*What is required*: In the Meredith pension depositions, reproduce everything from "Deposition, Hannah Meredith, 11" down to "seen them since." without changing a word.
----- Reading text -----
Statement, R.M. Ford, Postmaster, 1 May 1901
“City Point, Va.
May 1, 1901
Hannah Meredith lives about 300 yds from this office & gets her mail here.”

 

Deposition, Hannah Meredith, 7 June 1901
39 years old; post-office address, City Point, Prince George Co., Va.; washing and ironing … “I was married to the soldier January 26, 1880 by Rev. H.F. Jones at Broadway Landing, Prince George Co., Va. … My maiden name was Hannah Gardiner. That was my first and only marriage …I have sinned but feel that God has pardoned my offenses and I am striving to live the life of a Christian … My husband applied for a pension about 1888 … and died just at the time his pension was to have been allowed.”

 

Deposition, Henry B. Pierce, 8 June 1901
63 years old; post-office address, City Point, Va.; merchant … “I have known Hannah Meredith for at least twenty-five years. I also knew her husband David Meredith. They lived together in this neighborhood as husband and wife up to the time of his death…. I am unable to say whether the claimant has lived in adulterous co-habitation since the births of the aforesaid illegitimate children. She has worked for my family and I don’t regard her as a vicious woman but rather as one of the unfortunate of her class. She is rather above the average colored persons in intelligence.”

 

Deposition, Hannah Meredith, 11 June 1902
39 years old; post-office address, City Point, Va…. “I am the widow of David Meredith …who died the 21st of June 1891. I don’t know the dates of enlistment and discharge were, and have no means of knowing as soldiers sent his discharge papers some time before his death either to his attorney James Tanner, or to the Department and I have not seen them since.

“My maiden name was Hannah Gardiner. Me and the soldier was married the 26th day of Feby 1880 at Broadway in Prince George Co., Va. by a minister, H.F. James who died about three years ago, I suppose record of our marriage is of record at the Prince George Court House. Me nor the soldier was married prior to our marriage with each other. We lived together from the time we were married up to the date of soldier’s death. As husband and wife we were never separated or divorced. And I have not married since his death. I have been told that soldier lived with a woman here on City Point just at the close of the war by the name of Martha but I never heard it said that they were married. Martha did marry in about the year 1873 a man by the name of Francis Proffit. I never heard what Martha’s other name was.

“Soldier was raised at some place on Hanover County but I don’t know where. I don’t know where any of his relatives is now. He did have a brother by the name of George Meredith who lived on Richmond about fifteen years ago. But I don’t know where he is now. He also had a brother by the name of James. I have not heard from him in 19 years. He was living at same place in Hanover County. At the time, he had some sisters. I never seen them and don’t know where they live. They were married but I don’t remember what their husbands’ names were. I don’t know if any one who is now living who knew my husband before his enlistment or during unless it would be Wm. Green….”
----- Supplied entries -----
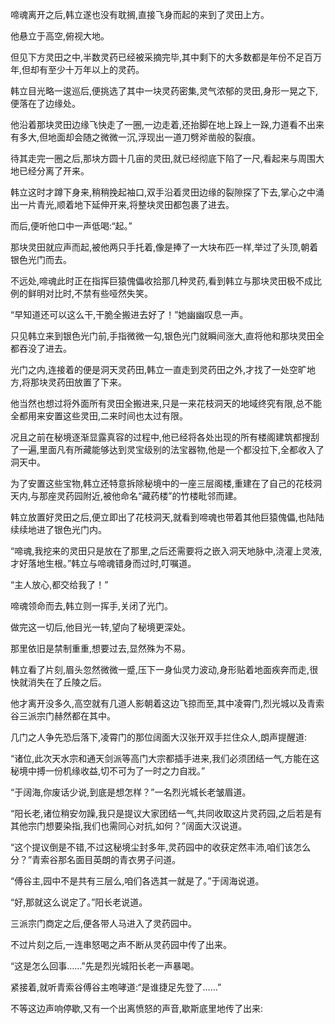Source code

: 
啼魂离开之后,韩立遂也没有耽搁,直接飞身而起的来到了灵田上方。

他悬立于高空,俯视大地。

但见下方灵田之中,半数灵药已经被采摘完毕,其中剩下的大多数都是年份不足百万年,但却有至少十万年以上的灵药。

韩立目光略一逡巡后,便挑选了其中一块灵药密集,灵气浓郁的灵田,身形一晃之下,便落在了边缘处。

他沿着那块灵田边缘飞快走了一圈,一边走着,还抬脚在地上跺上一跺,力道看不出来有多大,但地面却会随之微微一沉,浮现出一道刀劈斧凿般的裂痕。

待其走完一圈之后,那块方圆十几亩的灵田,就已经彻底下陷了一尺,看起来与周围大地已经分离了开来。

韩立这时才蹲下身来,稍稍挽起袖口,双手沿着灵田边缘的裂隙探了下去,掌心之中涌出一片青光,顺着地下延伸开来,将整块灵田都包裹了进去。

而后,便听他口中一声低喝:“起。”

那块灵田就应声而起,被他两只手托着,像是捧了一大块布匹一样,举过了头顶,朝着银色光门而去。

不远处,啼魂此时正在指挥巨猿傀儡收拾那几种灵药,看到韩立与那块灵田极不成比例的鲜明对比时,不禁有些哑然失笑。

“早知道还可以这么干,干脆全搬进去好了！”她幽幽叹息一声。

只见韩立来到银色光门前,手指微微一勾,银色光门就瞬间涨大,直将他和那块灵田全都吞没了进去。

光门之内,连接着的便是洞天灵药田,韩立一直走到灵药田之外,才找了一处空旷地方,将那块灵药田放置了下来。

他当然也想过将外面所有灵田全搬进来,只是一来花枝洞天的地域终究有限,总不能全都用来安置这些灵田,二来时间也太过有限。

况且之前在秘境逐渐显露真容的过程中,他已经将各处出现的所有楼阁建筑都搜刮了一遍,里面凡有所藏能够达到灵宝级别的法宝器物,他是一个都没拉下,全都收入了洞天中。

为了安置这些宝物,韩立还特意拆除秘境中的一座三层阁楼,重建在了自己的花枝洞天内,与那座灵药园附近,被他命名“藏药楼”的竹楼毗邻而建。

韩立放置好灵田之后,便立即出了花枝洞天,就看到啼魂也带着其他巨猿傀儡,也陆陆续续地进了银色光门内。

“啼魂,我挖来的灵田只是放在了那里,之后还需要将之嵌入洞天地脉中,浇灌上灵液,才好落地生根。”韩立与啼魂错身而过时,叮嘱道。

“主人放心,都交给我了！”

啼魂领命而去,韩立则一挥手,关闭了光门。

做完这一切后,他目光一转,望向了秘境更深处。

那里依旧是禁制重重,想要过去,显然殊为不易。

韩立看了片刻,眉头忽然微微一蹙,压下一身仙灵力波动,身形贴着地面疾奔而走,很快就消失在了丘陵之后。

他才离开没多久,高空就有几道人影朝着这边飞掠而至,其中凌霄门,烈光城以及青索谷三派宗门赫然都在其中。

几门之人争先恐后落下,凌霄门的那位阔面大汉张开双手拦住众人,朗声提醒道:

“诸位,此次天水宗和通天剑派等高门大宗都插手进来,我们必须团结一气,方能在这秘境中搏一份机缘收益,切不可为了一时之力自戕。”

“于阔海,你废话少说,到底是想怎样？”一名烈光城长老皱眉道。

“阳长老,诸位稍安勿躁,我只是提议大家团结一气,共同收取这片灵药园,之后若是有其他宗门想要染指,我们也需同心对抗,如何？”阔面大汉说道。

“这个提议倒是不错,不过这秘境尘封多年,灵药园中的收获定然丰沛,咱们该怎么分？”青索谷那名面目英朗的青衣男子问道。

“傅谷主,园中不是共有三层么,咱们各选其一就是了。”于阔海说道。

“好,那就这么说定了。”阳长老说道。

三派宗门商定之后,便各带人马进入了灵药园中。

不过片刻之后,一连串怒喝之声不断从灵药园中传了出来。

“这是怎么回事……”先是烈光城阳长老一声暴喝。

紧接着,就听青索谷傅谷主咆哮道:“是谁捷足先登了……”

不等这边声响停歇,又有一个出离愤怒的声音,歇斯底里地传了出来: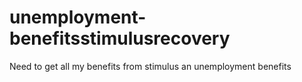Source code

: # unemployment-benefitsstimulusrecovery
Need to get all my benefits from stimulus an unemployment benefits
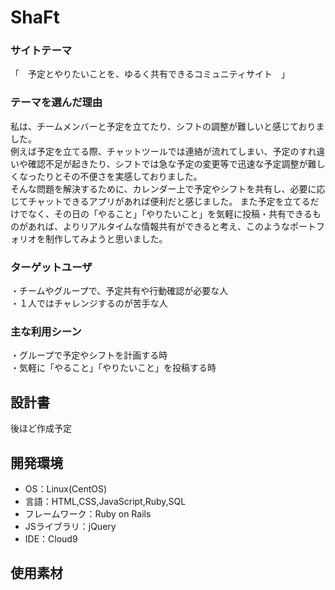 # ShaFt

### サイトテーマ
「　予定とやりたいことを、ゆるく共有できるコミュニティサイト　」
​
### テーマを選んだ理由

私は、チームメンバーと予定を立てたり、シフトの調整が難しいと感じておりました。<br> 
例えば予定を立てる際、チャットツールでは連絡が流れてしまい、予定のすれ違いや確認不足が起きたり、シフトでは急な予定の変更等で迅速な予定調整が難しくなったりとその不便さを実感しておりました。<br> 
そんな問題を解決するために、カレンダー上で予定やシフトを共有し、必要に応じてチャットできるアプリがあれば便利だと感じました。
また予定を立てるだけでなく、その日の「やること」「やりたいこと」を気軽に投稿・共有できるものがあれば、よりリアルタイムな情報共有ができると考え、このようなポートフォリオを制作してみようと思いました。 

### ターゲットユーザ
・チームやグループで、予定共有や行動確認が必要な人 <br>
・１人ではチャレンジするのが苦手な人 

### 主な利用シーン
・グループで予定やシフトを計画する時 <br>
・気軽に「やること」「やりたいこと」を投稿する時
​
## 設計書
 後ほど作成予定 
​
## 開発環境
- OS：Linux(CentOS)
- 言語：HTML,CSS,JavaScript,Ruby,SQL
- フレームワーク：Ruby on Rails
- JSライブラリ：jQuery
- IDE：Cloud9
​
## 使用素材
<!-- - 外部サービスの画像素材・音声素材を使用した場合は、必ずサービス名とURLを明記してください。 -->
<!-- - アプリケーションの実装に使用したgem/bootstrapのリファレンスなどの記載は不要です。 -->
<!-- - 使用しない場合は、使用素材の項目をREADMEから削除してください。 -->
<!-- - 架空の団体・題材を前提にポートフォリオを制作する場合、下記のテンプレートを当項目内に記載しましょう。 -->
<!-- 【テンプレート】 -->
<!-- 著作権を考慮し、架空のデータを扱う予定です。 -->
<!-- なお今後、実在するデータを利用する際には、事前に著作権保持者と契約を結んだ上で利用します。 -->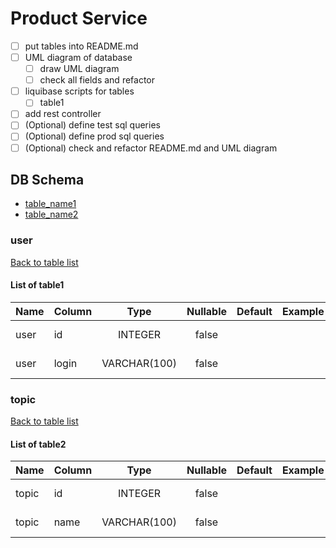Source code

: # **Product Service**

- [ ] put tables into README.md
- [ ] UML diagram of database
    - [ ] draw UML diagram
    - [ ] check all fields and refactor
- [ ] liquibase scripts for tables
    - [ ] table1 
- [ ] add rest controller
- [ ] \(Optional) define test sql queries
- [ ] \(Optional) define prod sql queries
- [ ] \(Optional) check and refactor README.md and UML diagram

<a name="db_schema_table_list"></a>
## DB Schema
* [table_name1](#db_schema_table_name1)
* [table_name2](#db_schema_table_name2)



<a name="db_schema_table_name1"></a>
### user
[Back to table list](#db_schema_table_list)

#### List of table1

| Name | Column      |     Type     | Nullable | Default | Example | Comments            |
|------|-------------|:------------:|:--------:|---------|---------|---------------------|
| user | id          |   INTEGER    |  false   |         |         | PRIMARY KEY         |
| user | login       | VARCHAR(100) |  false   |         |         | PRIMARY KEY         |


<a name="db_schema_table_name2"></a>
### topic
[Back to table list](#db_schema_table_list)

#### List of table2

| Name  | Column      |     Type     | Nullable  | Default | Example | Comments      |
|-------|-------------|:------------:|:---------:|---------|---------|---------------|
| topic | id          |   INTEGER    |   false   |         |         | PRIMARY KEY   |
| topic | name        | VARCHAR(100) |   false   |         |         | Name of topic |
-----
*Task solution*:
Deposition, Hannah Meredith, 11 June 1902
39 years old; post-office address, City Point, Va…. “I am the widow of David Meredith …who died the 21st of June 1891. I don’t know the dates of enlistment and discharge were, and have no means of knowing as soldiers sent his discharge papers some time before his death either to his attorney James Tanner, or to the Department and I have not seen them since.